We want the world and we want it now.

You have to be old to recall where that posting title line came from. Yet when the music's over, I want the world, via highspeed broadband wireless, in Ramsey, and I do want it now and with the lights turned up.

Join the 21st Century, Tom Gamec. And not just for the new plush palace in Clown Town, or for PACT school there; but for all of Ramsey, where I live and care about; and so young people can keep up with technology better, and old farts can be free of Qwest and Comcast and can instead partake of more fairly priced municipal broadband opportunities. Now.

St. Cloud went with Clearwire; a firm with a promising WiMax future; as shown here, here, here, here, here, and ruraly, here. That firm's issued a range of press releases.

St. Louis Park went with WiFi, as shown here, here, and here. The St. Louis Park municipal website is well laid out and informative; and should be emulated by others.

It looks as if WiMax may have the better ultimate critical mass; or a grid with WiMax for more distant sites and WiFi sprinkling for denser mobile internet usage sites. An RFP and targeted vendor solicitations should yield solution alternatives, and the municipal pioneers already have ventured out, and Ramsey could tug on sleeves and learn a lot from them, in Minnesota and elsewhere.

My guess is the mobile computing user density of a university campus will never be reached in Ramsey; but don't sell our people short on wanting sensible progress - instead of smoke and mirrors and crabgrass. The Crabgrassers, if smart, would sign up and join up. It offers a product distinction useful in a market glutted with townhome metro-wide sameness.

And any new tower permitted in the City should only be allowed, conditioned upon City rights of co-use, for whatever municipal broadband the city ultimately offers.
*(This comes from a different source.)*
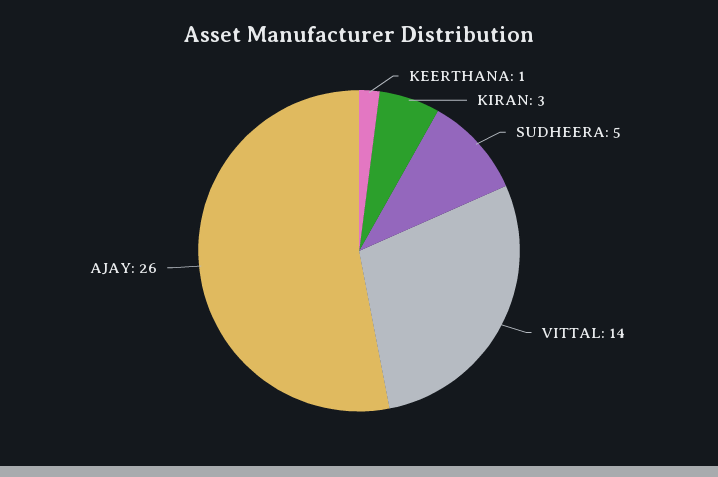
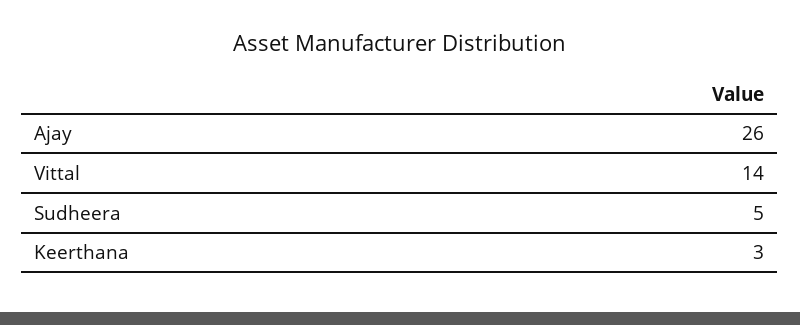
KEERTHANA: 1 -> 3
KIRAN: 3 -> none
If all you like is to go into woods and slaughter deer when allowed , or to ride something motorized and shout, "Yahoo" and all, it's not your battle; but you can enjoy such things and still be a Boy Scout counselor or whatever and aim to upgrade the thinking and skills of the troop.

Who knows? Municipal utility service for broadband wireless may even, via voice over Internet, allow a home to be phone-wire free without having to be dependent on cell phones only or the hated cable company - another species of crabgrass, after all.